Given exercise:
Copy out the entries word for word, starting at the line that contains "Pakorn Prempak |" and ending after the line that contains "Malaysia International |".
═══ Supplied records
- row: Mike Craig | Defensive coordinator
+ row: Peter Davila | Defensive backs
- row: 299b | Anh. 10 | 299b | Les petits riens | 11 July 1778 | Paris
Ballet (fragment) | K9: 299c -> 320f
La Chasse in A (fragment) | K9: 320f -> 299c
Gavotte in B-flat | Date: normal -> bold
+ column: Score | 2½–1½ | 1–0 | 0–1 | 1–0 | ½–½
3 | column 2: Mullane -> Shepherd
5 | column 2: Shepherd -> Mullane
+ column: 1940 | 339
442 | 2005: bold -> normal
══════
═══ Supplied records
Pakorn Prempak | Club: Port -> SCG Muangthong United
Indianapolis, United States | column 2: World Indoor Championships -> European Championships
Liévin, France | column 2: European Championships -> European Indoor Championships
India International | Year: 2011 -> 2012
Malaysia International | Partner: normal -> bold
══════
Task solution:
Pakorn Prempak | Club: Port -> SCG Muangthong United
Indianapolis, United States | column 2: World Indoor Championships -> European Championships
Liévin, France | column 2: European Championships -> European Indoor Championships
India International | Year: 2011 -> 2012
Malaysia International | Partner: normal -> bold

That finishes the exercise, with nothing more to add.